Indeed, can anyone deny that there is no other way towards the victory of internationalism over social-patriotism, and that there can be none? Half a century of Russian political emigration (and thirty years of Social-Democratic emigration)-have these not shown that all declarations,   conferences, etc., abroad are powerless, insignificant, and empty, unless they are supported by a lasting movement of some social stratum in Russia? Does not the present war also teach us that everything that is immature or decaying, everything that is conventional or diplomatic, will collapse at the first blow?
During the eight months of war, all Social-Democratic centres, groups, currents, and shades of opinion have held conferences with all and sundry, and have come out with “declarations”, i.e., made their opinions known to the public.
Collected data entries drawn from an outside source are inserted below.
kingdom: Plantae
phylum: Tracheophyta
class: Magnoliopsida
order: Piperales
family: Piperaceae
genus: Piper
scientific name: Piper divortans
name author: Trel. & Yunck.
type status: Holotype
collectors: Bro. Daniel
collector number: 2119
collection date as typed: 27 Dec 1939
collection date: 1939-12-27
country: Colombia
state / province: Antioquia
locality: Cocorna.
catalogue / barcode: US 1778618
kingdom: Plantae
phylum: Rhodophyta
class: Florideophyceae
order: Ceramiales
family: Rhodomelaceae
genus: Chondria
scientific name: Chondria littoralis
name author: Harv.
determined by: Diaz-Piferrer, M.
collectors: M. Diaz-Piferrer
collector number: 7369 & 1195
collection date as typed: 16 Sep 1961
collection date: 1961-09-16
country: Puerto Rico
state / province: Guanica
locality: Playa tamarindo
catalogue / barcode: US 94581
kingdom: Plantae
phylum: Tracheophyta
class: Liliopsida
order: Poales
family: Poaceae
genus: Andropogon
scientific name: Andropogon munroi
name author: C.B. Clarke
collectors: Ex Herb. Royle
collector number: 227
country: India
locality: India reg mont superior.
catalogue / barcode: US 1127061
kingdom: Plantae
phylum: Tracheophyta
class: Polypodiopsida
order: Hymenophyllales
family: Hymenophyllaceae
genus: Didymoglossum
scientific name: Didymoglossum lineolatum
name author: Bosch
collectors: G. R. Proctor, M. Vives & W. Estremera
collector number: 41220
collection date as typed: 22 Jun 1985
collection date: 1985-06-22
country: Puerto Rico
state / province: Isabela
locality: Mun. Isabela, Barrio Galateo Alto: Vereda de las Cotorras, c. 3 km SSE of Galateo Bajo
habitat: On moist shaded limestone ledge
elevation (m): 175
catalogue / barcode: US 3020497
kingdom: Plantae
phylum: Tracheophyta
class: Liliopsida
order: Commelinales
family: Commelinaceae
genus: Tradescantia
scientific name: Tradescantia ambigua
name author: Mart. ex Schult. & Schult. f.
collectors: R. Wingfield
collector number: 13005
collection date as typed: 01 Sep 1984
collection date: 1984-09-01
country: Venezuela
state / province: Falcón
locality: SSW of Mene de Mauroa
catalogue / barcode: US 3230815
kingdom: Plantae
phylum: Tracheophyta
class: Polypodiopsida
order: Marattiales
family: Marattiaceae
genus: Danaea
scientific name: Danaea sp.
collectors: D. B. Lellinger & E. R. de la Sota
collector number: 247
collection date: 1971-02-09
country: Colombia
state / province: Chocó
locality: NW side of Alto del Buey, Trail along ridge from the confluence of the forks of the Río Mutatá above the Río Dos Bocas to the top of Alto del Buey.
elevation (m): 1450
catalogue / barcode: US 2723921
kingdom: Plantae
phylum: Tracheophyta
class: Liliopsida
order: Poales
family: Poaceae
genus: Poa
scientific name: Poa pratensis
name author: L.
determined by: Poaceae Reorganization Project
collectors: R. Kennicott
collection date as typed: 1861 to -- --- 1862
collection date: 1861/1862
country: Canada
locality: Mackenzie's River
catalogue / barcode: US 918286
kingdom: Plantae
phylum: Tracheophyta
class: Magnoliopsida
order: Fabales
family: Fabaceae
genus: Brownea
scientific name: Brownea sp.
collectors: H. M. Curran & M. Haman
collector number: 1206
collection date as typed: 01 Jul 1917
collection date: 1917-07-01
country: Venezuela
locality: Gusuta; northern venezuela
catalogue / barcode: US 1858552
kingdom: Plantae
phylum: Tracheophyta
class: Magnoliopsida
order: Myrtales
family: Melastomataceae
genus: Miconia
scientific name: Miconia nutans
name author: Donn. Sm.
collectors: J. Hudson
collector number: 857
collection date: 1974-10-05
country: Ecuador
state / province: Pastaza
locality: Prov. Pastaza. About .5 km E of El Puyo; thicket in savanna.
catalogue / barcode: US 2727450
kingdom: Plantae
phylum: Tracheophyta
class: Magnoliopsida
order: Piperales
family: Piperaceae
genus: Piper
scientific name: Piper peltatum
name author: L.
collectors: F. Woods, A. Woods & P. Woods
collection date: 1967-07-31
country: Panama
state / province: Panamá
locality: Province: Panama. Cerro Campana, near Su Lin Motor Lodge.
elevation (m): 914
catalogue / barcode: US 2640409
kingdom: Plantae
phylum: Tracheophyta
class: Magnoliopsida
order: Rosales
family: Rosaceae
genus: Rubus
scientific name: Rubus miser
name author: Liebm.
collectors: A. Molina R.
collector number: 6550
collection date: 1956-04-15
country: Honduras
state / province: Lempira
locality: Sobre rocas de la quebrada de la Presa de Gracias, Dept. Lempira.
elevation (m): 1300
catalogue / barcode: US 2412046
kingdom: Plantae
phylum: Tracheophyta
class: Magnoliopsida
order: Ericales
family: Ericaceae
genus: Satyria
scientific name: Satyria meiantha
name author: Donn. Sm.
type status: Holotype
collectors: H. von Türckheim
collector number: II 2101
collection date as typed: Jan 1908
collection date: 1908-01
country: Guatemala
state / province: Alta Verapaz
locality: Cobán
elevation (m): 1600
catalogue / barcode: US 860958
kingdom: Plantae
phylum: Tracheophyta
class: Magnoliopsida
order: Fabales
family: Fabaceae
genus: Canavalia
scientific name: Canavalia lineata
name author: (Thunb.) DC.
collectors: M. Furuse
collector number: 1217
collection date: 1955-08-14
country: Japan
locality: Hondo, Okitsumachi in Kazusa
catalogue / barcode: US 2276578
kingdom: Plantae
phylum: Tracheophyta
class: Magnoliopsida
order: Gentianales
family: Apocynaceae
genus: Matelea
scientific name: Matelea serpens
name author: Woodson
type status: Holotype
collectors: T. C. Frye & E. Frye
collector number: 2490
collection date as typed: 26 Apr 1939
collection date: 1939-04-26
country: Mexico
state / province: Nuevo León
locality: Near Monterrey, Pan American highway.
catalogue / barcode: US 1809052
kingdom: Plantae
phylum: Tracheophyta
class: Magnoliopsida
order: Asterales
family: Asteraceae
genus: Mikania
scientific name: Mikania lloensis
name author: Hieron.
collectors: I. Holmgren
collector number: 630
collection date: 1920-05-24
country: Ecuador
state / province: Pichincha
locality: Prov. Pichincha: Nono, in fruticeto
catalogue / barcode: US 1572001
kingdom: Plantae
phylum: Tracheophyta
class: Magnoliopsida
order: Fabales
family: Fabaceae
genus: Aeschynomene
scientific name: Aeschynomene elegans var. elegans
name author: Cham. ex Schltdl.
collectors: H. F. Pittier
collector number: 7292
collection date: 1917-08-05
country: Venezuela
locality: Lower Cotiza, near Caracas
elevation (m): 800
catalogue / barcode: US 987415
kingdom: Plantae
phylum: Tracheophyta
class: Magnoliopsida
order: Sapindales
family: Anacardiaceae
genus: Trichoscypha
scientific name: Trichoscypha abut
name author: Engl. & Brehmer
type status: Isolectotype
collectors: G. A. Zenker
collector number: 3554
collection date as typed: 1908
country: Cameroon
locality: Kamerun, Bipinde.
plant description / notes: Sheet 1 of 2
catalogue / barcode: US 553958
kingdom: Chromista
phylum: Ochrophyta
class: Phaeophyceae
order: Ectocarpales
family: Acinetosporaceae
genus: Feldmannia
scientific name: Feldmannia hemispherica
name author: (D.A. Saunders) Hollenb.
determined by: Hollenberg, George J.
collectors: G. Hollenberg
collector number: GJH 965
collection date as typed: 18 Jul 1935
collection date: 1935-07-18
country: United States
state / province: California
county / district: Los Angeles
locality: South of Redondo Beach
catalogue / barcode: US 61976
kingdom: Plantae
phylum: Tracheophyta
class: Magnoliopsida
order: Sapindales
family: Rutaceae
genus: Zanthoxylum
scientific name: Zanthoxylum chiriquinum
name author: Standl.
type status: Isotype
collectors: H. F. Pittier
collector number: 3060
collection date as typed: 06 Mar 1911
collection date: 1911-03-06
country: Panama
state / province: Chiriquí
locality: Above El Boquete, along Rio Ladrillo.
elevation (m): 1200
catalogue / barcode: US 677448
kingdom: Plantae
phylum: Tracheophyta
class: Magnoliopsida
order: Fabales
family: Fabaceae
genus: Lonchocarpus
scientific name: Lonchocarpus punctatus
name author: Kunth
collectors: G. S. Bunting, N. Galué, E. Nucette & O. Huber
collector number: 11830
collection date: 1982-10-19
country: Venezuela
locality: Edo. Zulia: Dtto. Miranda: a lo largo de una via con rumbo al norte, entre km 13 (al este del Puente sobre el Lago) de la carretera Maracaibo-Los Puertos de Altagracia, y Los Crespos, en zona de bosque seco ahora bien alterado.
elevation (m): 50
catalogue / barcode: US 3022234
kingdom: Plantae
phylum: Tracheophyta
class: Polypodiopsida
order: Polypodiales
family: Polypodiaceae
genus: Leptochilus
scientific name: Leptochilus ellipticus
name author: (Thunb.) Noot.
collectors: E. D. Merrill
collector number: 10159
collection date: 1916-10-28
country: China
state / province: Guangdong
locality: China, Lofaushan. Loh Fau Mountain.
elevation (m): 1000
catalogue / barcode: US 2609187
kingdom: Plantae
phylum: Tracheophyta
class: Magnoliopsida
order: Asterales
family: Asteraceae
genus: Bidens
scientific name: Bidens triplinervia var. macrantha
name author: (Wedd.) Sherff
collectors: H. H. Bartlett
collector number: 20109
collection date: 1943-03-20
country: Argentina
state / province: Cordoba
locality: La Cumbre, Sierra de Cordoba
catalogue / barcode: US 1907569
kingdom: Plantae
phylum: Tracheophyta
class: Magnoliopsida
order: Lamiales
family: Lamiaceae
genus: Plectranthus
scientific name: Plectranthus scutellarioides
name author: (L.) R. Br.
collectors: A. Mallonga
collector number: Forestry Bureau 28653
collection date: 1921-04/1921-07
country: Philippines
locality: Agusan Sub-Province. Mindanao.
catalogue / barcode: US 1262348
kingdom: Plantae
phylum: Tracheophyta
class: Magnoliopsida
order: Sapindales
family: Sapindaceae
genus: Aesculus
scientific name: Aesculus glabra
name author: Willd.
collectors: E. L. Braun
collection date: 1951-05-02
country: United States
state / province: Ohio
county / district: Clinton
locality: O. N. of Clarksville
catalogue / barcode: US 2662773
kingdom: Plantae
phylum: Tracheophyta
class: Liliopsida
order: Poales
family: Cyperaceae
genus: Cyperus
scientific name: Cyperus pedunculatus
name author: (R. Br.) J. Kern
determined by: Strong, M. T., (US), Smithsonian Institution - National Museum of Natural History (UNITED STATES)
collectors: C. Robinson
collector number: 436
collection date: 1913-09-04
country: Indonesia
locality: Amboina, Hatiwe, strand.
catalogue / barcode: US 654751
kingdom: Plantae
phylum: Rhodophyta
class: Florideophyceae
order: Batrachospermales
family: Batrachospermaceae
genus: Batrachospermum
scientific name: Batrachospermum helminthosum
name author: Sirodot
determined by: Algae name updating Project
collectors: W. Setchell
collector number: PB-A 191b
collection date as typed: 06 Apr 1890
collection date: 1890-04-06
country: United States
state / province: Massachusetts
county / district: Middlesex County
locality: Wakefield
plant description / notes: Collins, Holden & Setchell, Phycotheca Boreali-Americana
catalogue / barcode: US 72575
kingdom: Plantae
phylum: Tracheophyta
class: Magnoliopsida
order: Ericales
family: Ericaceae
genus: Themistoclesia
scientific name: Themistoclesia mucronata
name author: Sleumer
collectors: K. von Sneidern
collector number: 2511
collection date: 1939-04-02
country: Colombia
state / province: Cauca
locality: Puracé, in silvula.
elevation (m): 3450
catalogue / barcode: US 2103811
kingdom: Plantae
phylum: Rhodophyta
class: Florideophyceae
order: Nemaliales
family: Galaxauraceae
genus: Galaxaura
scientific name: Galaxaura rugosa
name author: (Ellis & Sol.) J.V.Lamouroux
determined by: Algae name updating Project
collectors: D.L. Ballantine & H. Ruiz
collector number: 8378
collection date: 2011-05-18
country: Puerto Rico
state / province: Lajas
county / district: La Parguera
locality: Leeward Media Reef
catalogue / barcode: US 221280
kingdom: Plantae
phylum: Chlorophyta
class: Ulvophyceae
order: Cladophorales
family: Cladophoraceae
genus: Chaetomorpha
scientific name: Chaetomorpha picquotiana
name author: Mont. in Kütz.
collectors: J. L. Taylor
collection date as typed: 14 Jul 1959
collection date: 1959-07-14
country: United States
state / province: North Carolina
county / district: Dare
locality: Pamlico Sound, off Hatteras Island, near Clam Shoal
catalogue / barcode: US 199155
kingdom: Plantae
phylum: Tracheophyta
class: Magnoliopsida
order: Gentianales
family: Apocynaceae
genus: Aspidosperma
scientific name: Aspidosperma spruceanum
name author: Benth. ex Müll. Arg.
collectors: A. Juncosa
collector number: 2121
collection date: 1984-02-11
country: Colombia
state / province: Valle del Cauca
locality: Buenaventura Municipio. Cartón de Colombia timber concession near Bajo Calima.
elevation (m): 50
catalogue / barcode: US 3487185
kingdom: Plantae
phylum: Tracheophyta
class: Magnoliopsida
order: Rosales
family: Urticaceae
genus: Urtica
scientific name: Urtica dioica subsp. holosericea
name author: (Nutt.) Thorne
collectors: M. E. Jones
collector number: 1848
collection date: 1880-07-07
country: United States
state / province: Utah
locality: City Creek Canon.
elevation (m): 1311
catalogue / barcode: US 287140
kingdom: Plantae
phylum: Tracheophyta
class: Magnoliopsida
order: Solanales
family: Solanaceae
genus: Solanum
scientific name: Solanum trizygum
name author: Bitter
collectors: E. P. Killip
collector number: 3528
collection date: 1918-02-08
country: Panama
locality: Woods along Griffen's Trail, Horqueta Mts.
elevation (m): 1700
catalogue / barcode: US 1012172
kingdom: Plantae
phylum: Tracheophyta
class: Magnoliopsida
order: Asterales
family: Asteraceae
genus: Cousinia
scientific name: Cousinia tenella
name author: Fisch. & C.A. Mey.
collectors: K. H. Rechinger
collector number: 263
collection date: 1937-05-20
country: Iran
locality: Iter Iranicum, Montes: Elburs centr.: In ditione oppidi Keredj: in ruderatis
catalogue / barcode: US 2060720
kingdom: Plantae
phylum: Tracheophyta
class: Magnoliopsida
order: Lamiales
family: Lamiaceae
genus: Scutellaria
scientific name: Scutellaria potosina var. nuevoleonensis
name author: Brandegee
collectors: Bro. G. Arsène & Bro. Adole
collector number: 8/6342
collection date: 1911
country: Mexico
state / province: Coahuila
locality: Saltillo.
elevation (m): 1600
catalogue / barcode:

Today the task is different, and closer to action: more distrust of resonant declarations and spectacular conferences; more energy in evolving precise replies and advice to writers, propagandists, agitators, and all thinking workers, written in a way that cannot but be understood; more clarity and purposefulness in mustering the forces for a long-term effort to give effect to such advice.
Much has been given to the editors of Nashe Slovo—after all, they are a daily paper!—and they will have much to answer for if they fail to carry out even this “minimum programme”.
A final remark: in May 1910, exactly five years ago, we made mention, in our press abroad, of a highly outstanding political fact, of “far greater significance” than the conferences and declarations of many very “powerful” Social-Democratic centres, i. e., the fact of the formation in Russia of a group of legalist writers working in the selfsame XYZ journal. What has been shown by the facts during these five years, so eventful in the history of the labour movement in Russia and the whole world? Have not the facts shown that in Russia we have a certain social nucleus to rally the elements of a national liberal-labour party (after the “European” pattern)? What are the conclusions forced on all Social-Democrats by the circumstance that, with the exception of Voprosy Strakhovaniya,[2] we see, in Russia, the open expression only of this current, Nashe Dyelo, Strahhovaniye Rabochikh, Severny Gobs,[3] Maslov and Plekhanov?
So we repeat: more distrust of resonant declarations, and more courage in facing grave political realities.


Notes


[1] Lenin is referring to Nasha Zarya, a journal of the Menshevik liquidators.

[2] Voprosy Strakhovaniya (Problems of Insurance)—a Bolshevik legal journal, published at intervals in St. Petersburg from October 1913 to March 1918. It worked, not only for the achievement of workers’ insurance, but also for the Bolshevik “uncurtailed slogans” of an eight-hour day, confiscation of the landed estates, and a democratic republic. The Bolsheviks A. N. Vinokurov, N. A. Skripnik, P. I. Stuka, N. M. Shvernik and others contributed to the journal.

[3] Severny Gales (Voice of the North)—Menshevik weekly, publshed in Petrograd from January to March 1915.